TEKS PILIHAN.
Biografi dan Pemikiran Arthur Jeffery

Tidak banyak keterangan yang kami dapatkan tentang biografi Arthur Jeffery, ia adalah seorang orientalis yang berasal dari Inggris yang meninggal pada tahun 1959 M. Ia pernah menjabat sebagai dosen di kolej Kristen Madras (Madras Christian College) di India.

Arthur Jeffery adalah seorang orientalis terkemuka dalam studi sejarah al-Qur’an. Ia menghabisi hampir keseluruhan hidupnya untuk mengkaji sejarah al-Quran, ia mengkui bahwa gagasannya untuk mengkaji sejarah al-Quran secara kritis berasal dari Pendeta Edward Sell, seorang misionaris. Kemudian ia menggeluti gagasan kritis-historis al-Quran ini sejak tahun 1926 M.

Gagasan ambisiusnya adalah membuat al-Quran edisi kritis, oleh karena itu ia menghimpun segala jenis teks yang bisa didapatkan dari berbagai sumber seperti buku-buku tafsir, hadits, kamus, qira’ah dan manuskrip-manuskrp lainnya. Dan untuk mewujudkan ambisinya itu ia menggalang kerjasama dengan Profesor Gotthelf Bergstrasser.

Menurut Jeffery, format Al-Qur’an edisi kritis ter­sebut memiliki empat jilid. Jilid pertama, mencetak teks Hafs yang diklaim sebagai textus receptus. Teks tersebut akan dire­konstruksi menurut sumber-sumber lama yang berkaitan dengan tulisan Hafs. Teks tersebut akan dicetak menurut nomor ayat Flugel. Referensi yang relevan akan dicantumkan di pinggir halaman tersebut beserta catatan kakinya di setiap halaman. Setelah itu, diberi berbagai simbol, yang menunjukkan nama para Qurra’ yang dikutip untuk setiap varian. Ini akan menunjukkan apakah para Qurra’ yang dikutip lebih dahulu atau lebih belakangan dibanding dengan qira’ah sab’ah.

Jilid kedua akan diisi dengan pengenalan (introduction), untuk para pembaca ba­hasa Inggris. Edisi ini dalam bahasa Jerman sudah tersedia dalam edisi kedua karya Noldeke Geschichte des Qorans. Jilid ketiga akan dilengkapi dengan anotasi-anotasi, yang pada dasarnya merupakan komentar terhadap apparatus criticus. Berbagai varian bacaan tersebut perlu dijelaskan lebih men­dalam. Penjelasan tersebut mencakup asal-mula, derivasi dan pentingnya qira’ah. Ini akan bermanfaat jika terjadi perdebat­an mengenai sebuah bacaan.

TUJUAN LATIHAN.
Sebutkan semua jenis sumber yang menurut teks tentang Arthur Jeffery dijadikan tempat ia menghimpun teks untuk membuat al-Qur'an edisi kritis. Materi tidak berperan apa pun dalam latihan ini.

BARIS DATA.

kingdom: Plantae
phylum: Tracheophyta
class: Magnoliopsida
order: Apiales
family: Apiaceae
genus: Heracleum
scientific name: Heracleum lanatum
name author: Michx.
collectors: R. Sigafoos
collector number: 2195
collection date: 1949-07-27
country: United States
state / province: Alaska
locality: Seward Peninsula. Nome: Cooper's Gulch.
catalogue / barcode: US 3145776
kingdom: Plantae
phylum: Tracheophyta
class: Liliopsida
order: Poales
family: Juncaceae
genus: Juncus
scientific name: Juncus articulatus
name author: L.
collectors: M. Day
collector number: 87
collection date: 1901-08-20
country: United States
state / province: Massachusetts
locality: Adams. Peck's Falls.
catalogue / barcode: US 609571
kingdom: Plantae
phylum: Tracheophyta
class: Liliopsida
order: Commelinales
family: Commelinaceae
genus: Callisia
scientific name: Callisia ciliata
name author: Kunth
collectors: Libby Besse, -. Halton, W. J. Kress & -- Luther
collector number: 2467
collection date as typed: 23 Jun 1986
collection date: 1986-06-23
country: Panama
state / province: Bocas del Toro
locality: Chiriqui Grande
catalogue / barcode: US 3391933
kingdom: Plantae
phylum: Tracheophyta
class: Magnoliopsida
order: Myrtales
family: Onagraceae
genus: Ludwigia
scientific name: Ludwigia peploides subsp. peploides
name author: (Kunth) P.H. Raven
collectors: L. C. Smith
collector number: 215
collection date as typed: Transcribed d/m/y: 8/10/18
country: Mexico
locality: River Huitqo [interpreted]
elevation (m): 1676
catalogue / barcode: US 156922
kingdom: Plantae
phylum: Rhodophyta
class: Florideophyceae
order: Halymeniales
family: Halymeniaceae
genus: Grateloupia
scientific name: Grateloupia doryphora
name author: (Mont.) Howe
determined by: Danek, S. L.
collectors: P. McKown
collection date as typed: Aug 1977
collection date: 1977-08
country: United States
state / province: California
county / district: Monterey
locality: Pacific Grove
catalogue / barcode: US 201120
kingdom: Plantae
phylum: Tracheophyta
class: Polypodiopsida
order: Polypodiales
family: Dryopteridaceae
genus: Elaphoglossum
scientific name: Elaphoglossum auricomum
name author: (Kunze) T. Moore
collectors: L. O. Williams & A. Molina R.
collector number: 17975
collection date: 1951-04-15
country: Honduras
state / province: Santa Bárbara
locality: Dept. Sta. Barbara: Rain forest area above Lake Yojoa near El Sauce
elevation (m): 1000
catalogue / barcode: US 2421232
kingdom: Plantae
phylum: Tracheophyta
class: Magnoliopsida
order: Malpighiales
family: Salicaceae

HASIL LATIHAN.
- buku-buku tafsir
- hadits
- kamus
- qira'ah
- manuskrip-manuskrip lainnya